Written By: Lee Warren, Prospect Inspectors and Member of CCAR's Affiliate Committee

Most buyers will employ a home inspector on the purchase of a preowned home, typically while in the option period.  However, many consumers do not get an inspection on the purchase of a new construction home.  There are many reasons for this.  Some buyers believe that with it being a brand new home, that there will not be any problems with it.  Many builders will tell prospective buyers that it is a waste of money to pay for a home inspection.

Builders may contend that they go through their own inspections, they also hire third-party inspectors, and then there are the city inspections.  On top of that, there is a one-year warranty on the home that will cover any defects in the home for the first year.

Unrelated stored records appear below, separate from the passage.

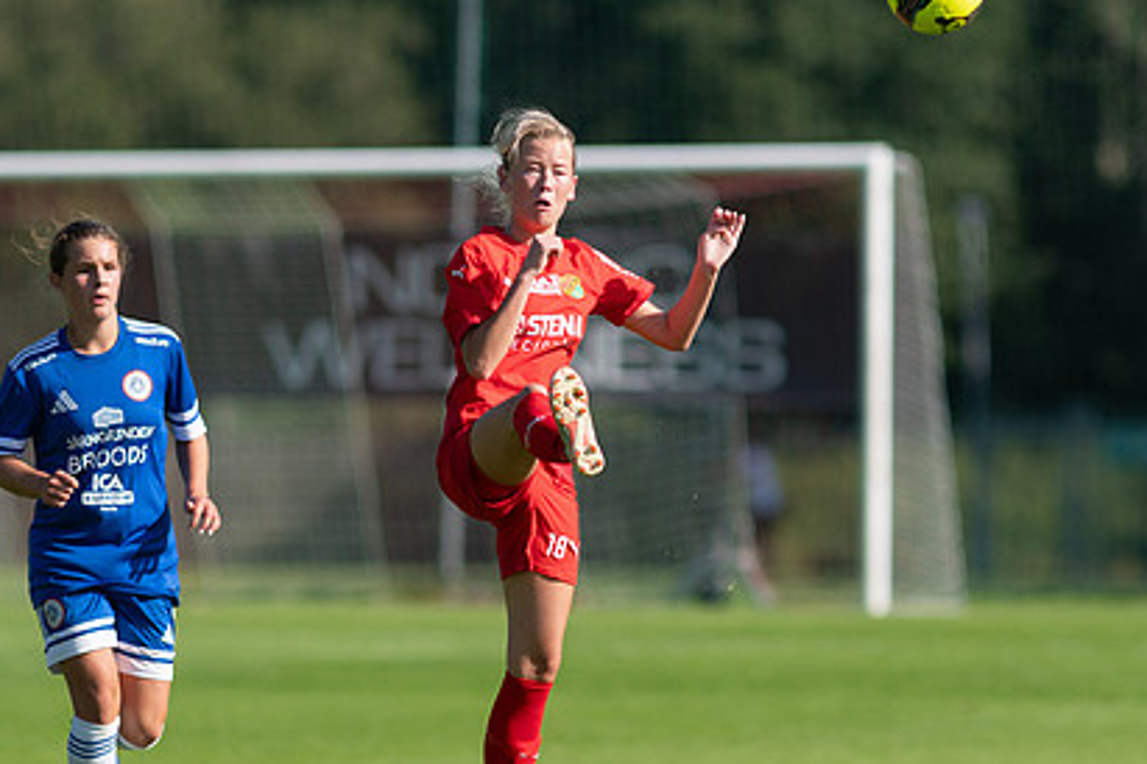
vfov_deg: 2.2
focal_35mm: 635
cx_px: 527
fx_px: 20230
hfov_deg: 3.2
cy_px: 492
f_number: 3.2
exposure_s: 1/3200
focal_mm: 300
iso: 200
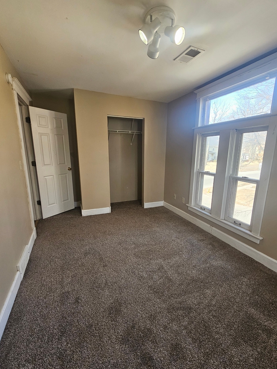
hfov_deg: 85.6
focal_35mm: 14
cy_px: 184
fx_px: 149
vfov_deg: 102.1
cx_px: 142
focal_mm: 2.2
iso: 200
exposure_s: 1/77.4
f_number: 2.2
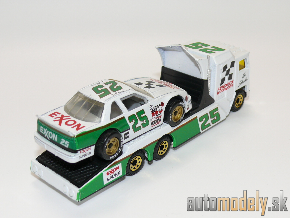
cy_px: 109
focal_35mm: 63
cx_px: 145
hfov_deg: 30.7
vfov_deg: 23.3
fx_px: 528
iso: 100
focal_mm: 10.3
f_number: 4
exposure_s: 1/30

The one thing that all of those inspections have in common is that none of them look out for the best interest of the buyer.  On top of this, there are a substantial number of deficiencies that can be discovered when a licensed home inspector performs an inspection on new construction.  The Standards of Practice set forth the minimum set of required items to inspect and test for during the course of an inspection, as set forth by the Texas Real Estate Commission.  None of the builder-mentioned inspections cover the vast majority of these standards.

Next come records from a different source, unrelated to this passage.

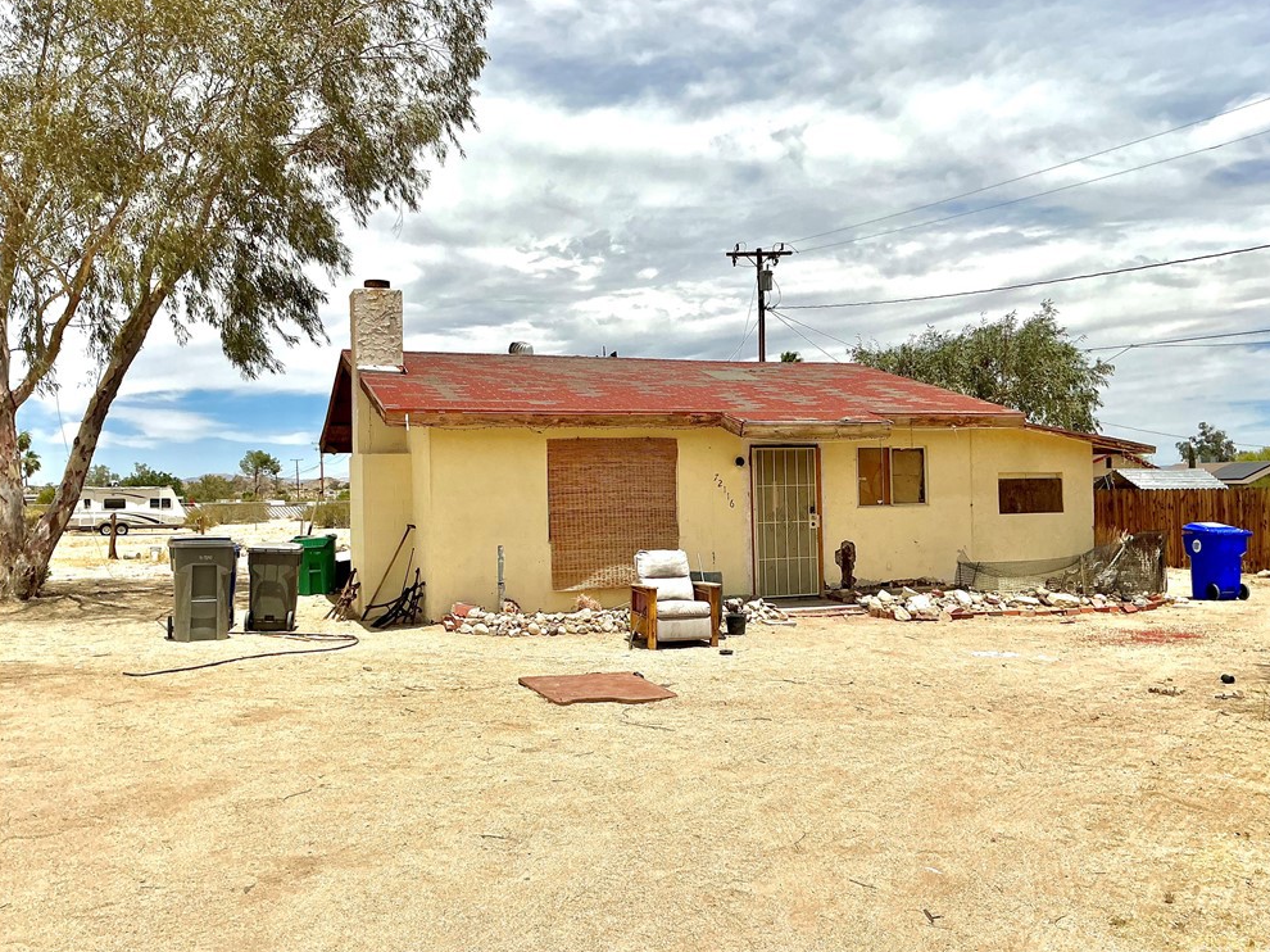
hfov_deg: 60.0
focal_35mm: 30
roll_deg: +1.0
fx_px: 1100
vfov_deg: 46.8
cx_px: 649
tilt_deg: +0.8
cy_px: 484
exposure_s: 1/5814
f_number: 1.8
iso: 25
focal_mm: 3
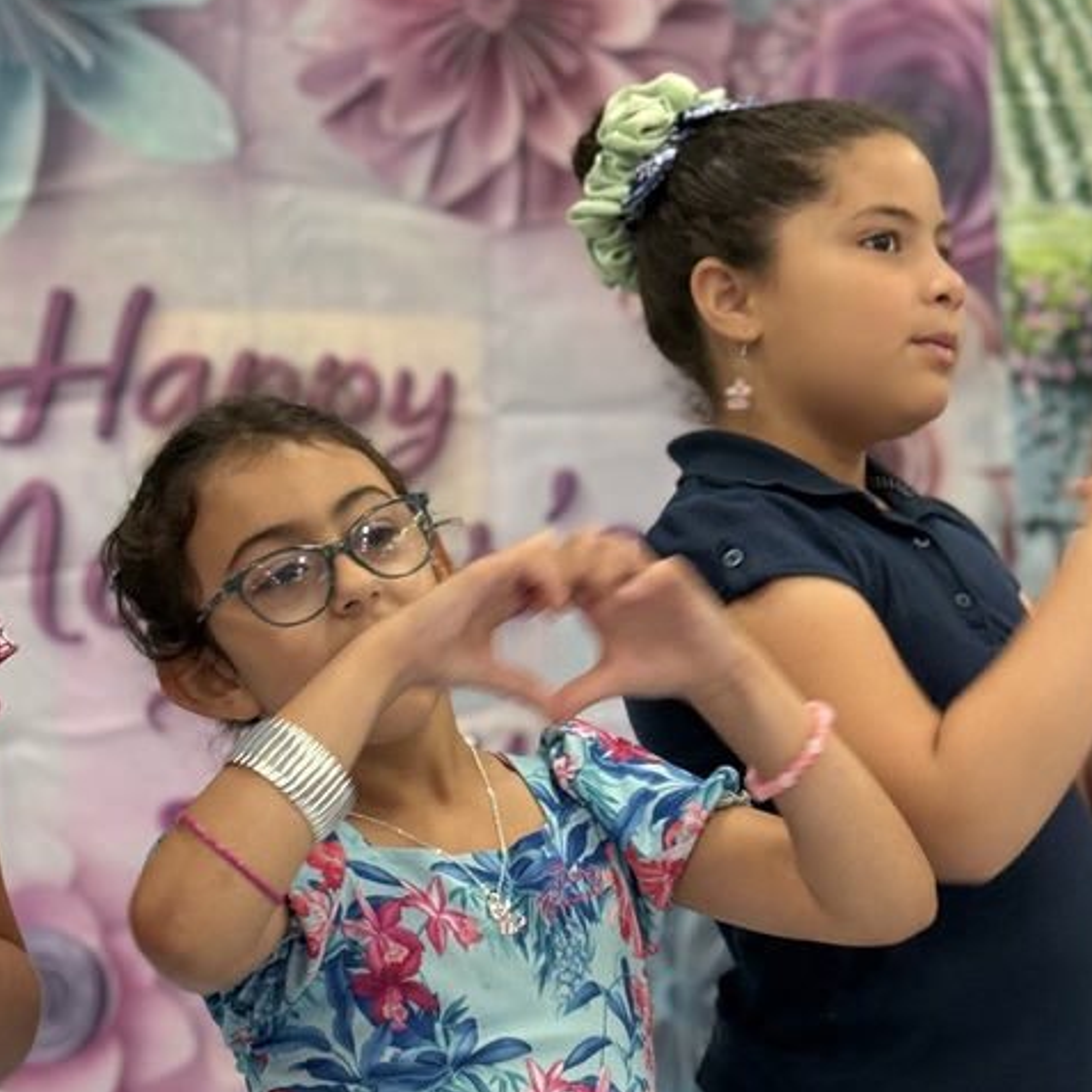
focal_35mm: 91
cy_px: 733
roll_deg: +2.5
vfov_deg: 19.0
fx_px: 3248
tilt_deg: -0.6
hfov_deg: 19.0
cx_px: 746
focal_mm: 6.76
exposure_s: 1/60
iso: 160
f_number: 1.78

There are also some builders that will tell buyers that they welcome a third-party inspection, yet when it comes time for that inspection to happen, they put in a number of restrictions that may end up preventing that very inspection.  Restrictions that include making an inspector sign an agreement that limits the scope of their inspection below the required standards that are set forth by the Texas Real Estate Commission, requiring an excessive amount of insurance, naming the builder as an additional insured to the insurance, and waiving the inspector’s right to seek remedy against the builder should the inspector get hurt or die as a direct result of the builder’s gross negligence.  Many inspectors will not sign these agreements, as they are, often times, clearly intended to prevent the third-party inspection of the home and put the inspector in a liable position by doing so.

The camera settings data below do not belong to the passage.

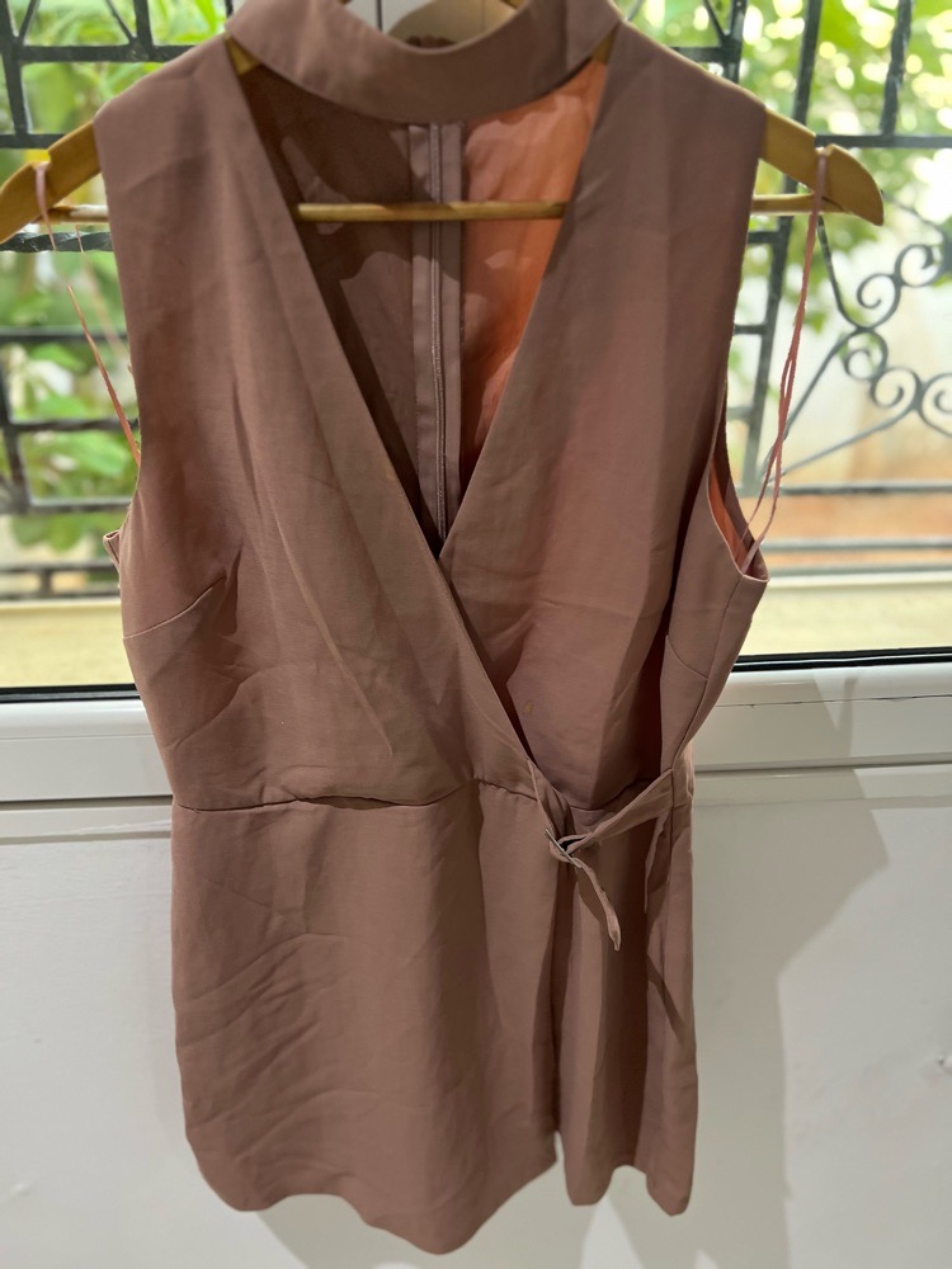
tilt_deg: -27.9
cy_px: 634
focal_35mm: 26
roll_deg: +0.2
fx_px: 953
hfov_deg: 53.1
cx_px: 476
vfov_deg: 67.3
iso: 320
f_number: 1.5
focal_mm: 5.7
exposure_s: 1/60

The purchase of a home is often the largest investment that a buyer will make in their lives.  Just because it’s new does not mean that it is done correctly.  When helping your client shop around for new construction, pay special attention to the builders that they may end up choosing.  Have a conversation with the builder on their position about third-party inspections.  By determining the builder’s position up front, you may help your client avoid an unforeseen roadblock to getting their new home inspected when the time comes.  By the time the items could be caught during the warranty period, how much headache will your client endure to having it corrected.  Furthermore, there is no guarantee that the deficiency will reveal itself prior to the warranty expiring.  At that point, your client may be on the hook for a defect that could have been caught by a licensed inspector at the beginning of the process.